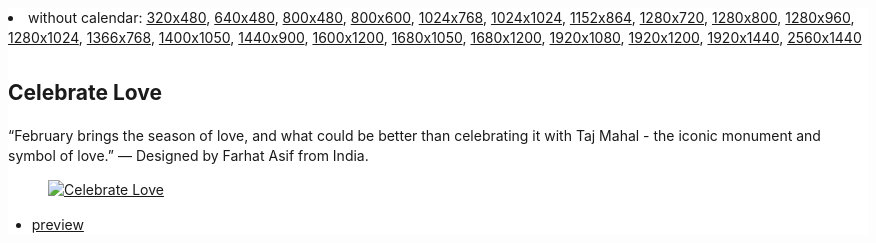 <li>without calendar: <a href="https://smashingmagazine.com/files/wallpapers/feb-20/rock--roll/nocal/feb-20-rock--roll-nocal-320x480.png" title="Rock & Roll - 320x480">320x480</a>, <a href="https://smashingmagazine.com/files/wallpapers/feb-20/rock--roll/nocal/feb-20-rock--roll-nocal-640x480.png" title="Rock & Roll - 640x480">640x480</a>, <a href="https://smashingmagazine.com/files/wallpapers/feb-20/rock--roll/nocal/feb-20-rock--roll-nocal-800x480.png" title="Rock & Roll - 800x480">800x480</a>, <a href="https://smashingmagazine.com/files/wallpapers/feb-20/rock--roll/nocal/feb-20-rock--roll-nocal-800x600.png" title="Rock & Roll - 800x600">800x600</a>, <a href="https://smashingmagazine.com/files/wallpapers/feb-20/rock--roll/nocal/feb-20-rock--roll-nocal-1024x768.png" title="Rock & Roll - 1024x768">1024x768</a>, <a href="https://smashingmagazine.com/files/wallpapers/feb-20/rock--roll/nocal/feb-20-rock--roll-nocal-1024x1024.png" title="Rock & Roll - 1024x1024">1024x1024</a>, <a href="https://smashingmagazine.com/files/wallpapers/feb-20/rock--roll/nocal/feb-20-rock--roll-nocal-1152x864.png" title="Rock & Roll - 1152x864">1152x864</a>, <a href="https://smashingmagazine.com/files/wallpapers/feb-20/rock--roll/nocal/feb-20-rock--roll-nocal-1280x720.png" title="Rock & Roll - 1280x720">1280x720</a>, <a href="https://smashingmagazine.com/files/wallpapers/feb-20/rock--roll/nocal/feb-20-rock--roll-nocal-1280x800.png" title="Rock & Roll - 1280x800">1280x800</a>, <a href="https://smashingmagazine.com/files/wallpapers/feb-20/rock--roll/nocal/feb-20-rock--roll-nocal-1280x960.png" title="Rock & Roll - 1280x960">1280x960</a>, <a href="https://smashingmagazine.com/files/wallpapers/feb-20/rock--roll/nocal/feb-20-rock--roll-nocal-1280x1024.png" title="Rock & Roll - 1280x1024">1280x1024</a>, <a href="https://smashingmagazine.com/files/wallpapers/feb-20/rock--roll/nocal/feb-20-rock--roll-nocal-1366x768.png" title="Rock & Roll - 1366x768">1366x768</a>, <a href="https://smashingmagazine.com/files/wallpapers/feb-20/rock--roll/nocal/feb-20-rock--roll-nocal-1400x1050.png" title="Rock & Roll - 1400x1050">1400x1050</a>, <a href="https://smashingmagazine.com/files/wallpapers/feb-20/rock--roll/nocal/feb-20-rock--roll-nocal-1440x900.png" title="Rock & Roll - 1440x900">1440x900</a>, <a href="https://smashingmagazine.com/files/wallpapers/feb-20/rock--roll/nocal/feb-20-rock--roll-nocal-1600x1200.png" title="Rock & Roll - 1600x1200">1600x1200</a>, <a href="https://smashingmagazine.com/files/wallpapers/feb-20/rock--roll/nocal/feb-20-rock--roll-nocal-1680x1050.png" title="Rock & Roll - 1680x1050">1680x1050</a>, <a href="https://smashingmagazine.com/files/wallpapers/feb-20/rock--roll/nocal/feb-20-rock--roll-nocal-1680x1200.png" title="Rock & Roll - 1680x1200">1680x1200</a>, <a href="https://smashingmagazine.com/files/wallpapers/feb-20/rock--roll/nocal/feb-20-rock--roll-nocal-1920x1080.png" title="Rock & Roll - 1920x1080">1920x1080</a>, <a href="https://smashingmagazine.com/files/wallpapers/feb-20/rock--roll/nocal/feb-20-rock--roll-nocal-1920x1200.png" title="Rock & Roll - 1920x1200">1920x1200</a>, <a href="https://smashingmagazine.com/files/wallpapers/feb-20/rock--roll/nocal/feb-20-rock--roll-nocal-1920x1440.png" title="Rock & Roll - 1920x1440">1920x1440</a>, <a href="https://smashingmagazine.com/files/wallpapers/feb-20/rock--roll/nocal/feb-20-rock--roll-nocal-2560x1440.png" title="Rock & Roll - 2560x1440">2560x1440</a></li>
</ul>

## Celebrate Love
<p>&#147;February brings the season of love, and what could be better than celebrating it with Taj Mahal - the iconic monument and symbol of love.&#148; &mdash; Designed by Farhat Asif from India.</p>
<figure class="break-out"><a href="https://smashingmagazine.com/files/wallpapers/feb-20/celebrate-love/feb-20-celebrate-love-full.jpg" title="Celebrate Love"><img loading="lazy" decoding="async" alt="Celebrate Love" src="https://archive.smashing.media/assets/344dbf88-fdf9-42bb-adb4-46f01eedd629/80157296-7c8e-48ff-8853-59819e9a52b9/feb-20-celebrate-love-preview-opt.png" /></a></figure>
<ul>
<li><a href="https://smashingmagazine.com/files/wallpapers/feb-20/celebrate-love/feb-20-celebrate-love-preview.jpg" title="Celebrate Love - Preview">preview</a></li>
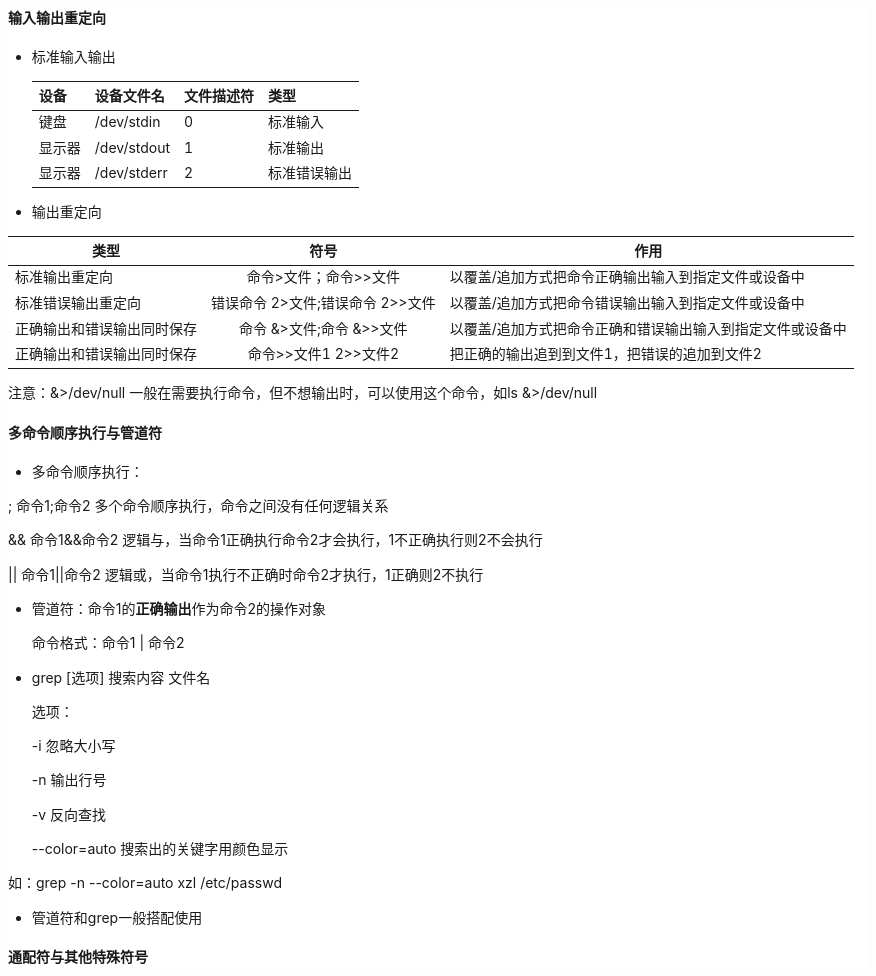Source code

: #### 输入输出重定向

- 标准输入输出

  | 设备   | 设备文件名  | 文件描述符 | 类型         |
  | ------ | ----------- | ---------- | ------------ |
  | 键盘   | /dev/stdin  | 0          | 标准输入     |
  | 显示器 | /dev/stdout | 1          | 标准输出     |
  | 显示器 | /dev/stderr | 2          | 标准错误输出 |

- 输出重定向

| 类型                       |               符号               | 作用                                                      |
| -------------------------- | :------------------------------: | --------------------------------------------------------- |
| 标准输出重定向             |      命令>文件；命令>>文件       | 以覆盖/追加方式把命令正确输出输入到指定文件或设备中       |
| 标准错误输出重定向         | 错误命令 2>文件;错误命令 2>>文件 | 以覆盖/追加方式把命令错误输出输入到指定文件或设备中       |
| 正确输出和错误输出同时保存 |     命令 &>文件;命令 &>>文件     | 以覆盖/追加方式把命令正确和错误输出输入到指定文件或设备中 |
| 正确输出和错误输出同时保存 |      命令>>文件1  2>>文件2       | 把正确的输出追到到文件1，把错误的追加到文件2              |

注意：&>/dev/null  一般在需要执行命令，但不想输出时，可以使用这个命令，如ls &>/dev/null

#### 多命令顺序执行与管道符

- 多命令顺序执行：

;	命令1;命令2	多个命令顺序执行，命令之间没有任何逻辑关系

&&	命令1&&命令2	逻辑与，当命令1正确执行命令2才会执行，1不正确执行则2不会执行

||	命令1||命令2	逻辑或，当命令1执行不正确时命令2才执行，1正确则2不执行

- 管道符：命令1的**正确输出**作为命令2的操作对象

  命令格式：命令1 | 命令2

- grep [选项] 搜索内容  文件名

  选项：

  -i	忽略大小写

  -n	输出行号

  -v	反向查找

  --color=auto	搜索出的关键字用颜色显示

如：grep -n --color=auto xzl /etc/passwd

- 管道符和grep一般搭配使用

#### 通配符与其他特殊符号
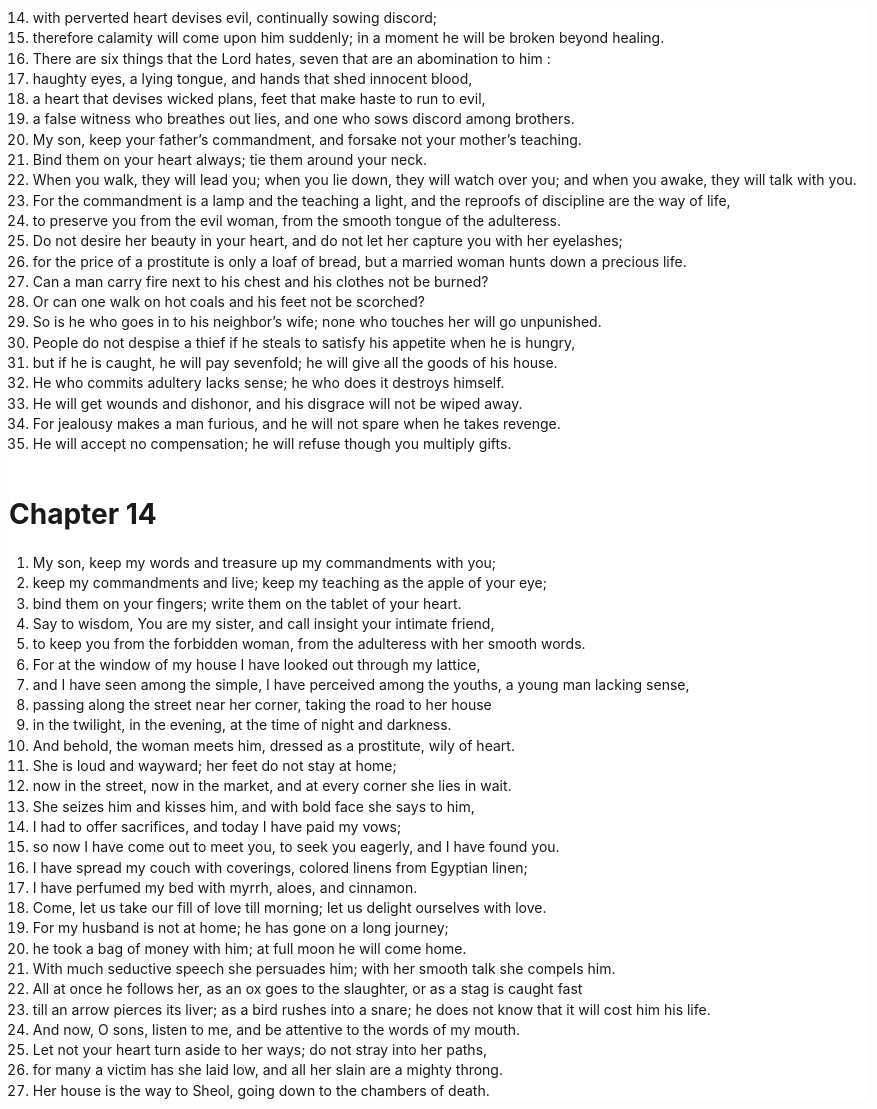 14. with perverted heart devises evil, continually sowing discord;
15. therefore calamity will come upon him suddenly; in a moment he will be broken beyond healing.
16. There are six things that the Lord hates, seven that are an abomination to him :
17. haughty eyes, a lying tongue, and hands that shed innocent blood,
18. a heart that devises wicked plans, feet that make haste to run to evil,
19. a false witness who breathes out lies, and one who sows discord among brothers.
20. My son, keep your father’s commandment, and forsake not your mother’s teaching.
21. Bind them on your heart always; tie them around your neck.
22. When you walk, they will lead you; when you lie down, they will watch over you; and when you awake, they will talk with you.
23. For the commandment is a lamp and the teaching a light, and the reproofs of discipline are the way of life,
24. to preserve you from the evil woman, from the smooth tongue of the adulteress.
25. Do not desire her beauty in your heart, and do not let her capture you with her eyelashes;
26. for the price of a prostitute is only a loaf of bread, but a married woman hunts down a precious life.
27. Can a man carry fire next to his chest and his clothes not be burned?
28. Or can one walk on hot coals and his feet not be scorched?
29. So is he who goes in to his neighbor’s wife; none who touches her will go unpunished.
30. People do not despise a thief if he steals to satisfy his appetite when he is hungry,
31. but if he is caught, he will pay sevenfold; he will give all the goods of his house.
32. He who commits adultery lacks sense; he who does it destroys himself.
33. He will get wounds and dishonor, and his disgrace will not be wiped away.
34. For jealousy makes a man furious, and he will not spare when he takes revenge.
35. He will accept no compensation; he will refuse though you multiply gifts.

# Chapter 14

1. My son, keep my words and treasure up my commandments with you;
2. keep my commandments and live; keep my teaching as the apple of your eye;
3. bind them on your fingers; write them on the tablet of your heart.
4. Say to wisdom, You are my sister, and call insight your intimate friend,
5. to keep you from the forbidden woman, from the adulteress with her smooth words.
6. For at the window of my house I have looked out through my lattice,
7. and I have seen among the simple, I have perceived among the youths, a young man lacking sense,
8. passing along the street near her corner, taking the road to her house
9. in the twilight, in the evening, at the time of night and darkness.
10. And behold, the woman meets him, dressed as a prostitute, wily of heart.
11. She is loud and wayward; her feet do not stay at home;
12. now in the street, now in the market, and at every corner she lies in wait.
13. She seizes him and kisses him, and with bold face she says to him,
14. I had to offer sacrifices, and today I have paid my vows;
15. so now I have come out to meet you, to seek you eagerly, and I have found you.
16. I have spread my couch with coverings, colored linens from Egyptian linen;
17. I have perfumed my bed with myrrh, aloes, and cinnamon.
18. Come, let us take our fill of love till morning; let us delight ourselves with love.
19. For my husband is not at home; he has gone on a long journey;
20. he took a bag of money with him; at full moon he will come home.
21. With much seductive speech she persuades him; with her smooth talk she compels him.
22. All at once he follows her, as an ox goes to the slaughter, or as a stag is caught fast
23. till an arrow pierces its liver; as a bird rushes into a snare; he does not know that it will cost him his life.
24. And now, O sons, listen to me, and be attentive to the words of my mouth.
25. Let not your heart turn aside to her ways; do not stray into her paths,
26. for many a victim has she laid low, and all her slain are a mighty throng.
27. Her house is the way to Sheol, going down to the chambers of death.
■ ■ ■
* PROMPT:
An exact copy is needed. It runs from the line above containing "命令 &>文件;命令 &>>文件" down to the line containing "15. therefore calamity", both included, with no pictures.

* TASK OUTPUT:
| 正确输出和错误输出同时保存 |     命令 &>文件;命令 &>>文件     | 以覆盖/追加方式把命令正确和错误输出输入到指定文件或设备中 |
| 正确输出和错误输出同时保存 |      命令>>文件1  2>>文件2       | 把正确的输出追到到文件1，把错误的追加到文件2              |

注意：&>/dev/null  一般在需要执行命令，但不想输出时，可以使用这个命令，如ls &>/dev/null

#### 多命令顺序执行与管道符

- 多命令顺序执行：

;	命令1;命令2	多个命令顺序执行，命令之间没有任何逻辑关系

&&	命令1&&命令2	逻辑与，当命令1正确执行命令2才会执行，1不正确执行则2不会执行

||	命令1||命令2	逻辑或，当命令1执行不正确时命令2才执行，1正确则2不执行

- 管道符：命令1的**正确输出**作为命令2的操作对象

  命令格式：命令1 | 命令2

- grep [选项] 搜索内容  文件名

  选项：

  -i	忽略大小写

  -n	输出行号

  -v	反向查找

  --color=auto	搜索出的关键字用颜色显示

如：grep -n --color=auto xzl /etc/passwd

- 管道符和grep一般搭配使用

#### 通配符与其他特殊符号
 14. with perverted heart devises evil, continually sowing discord;
15. therefore calamity will come upon him suddenly; in a moment he will be broken beyond healing.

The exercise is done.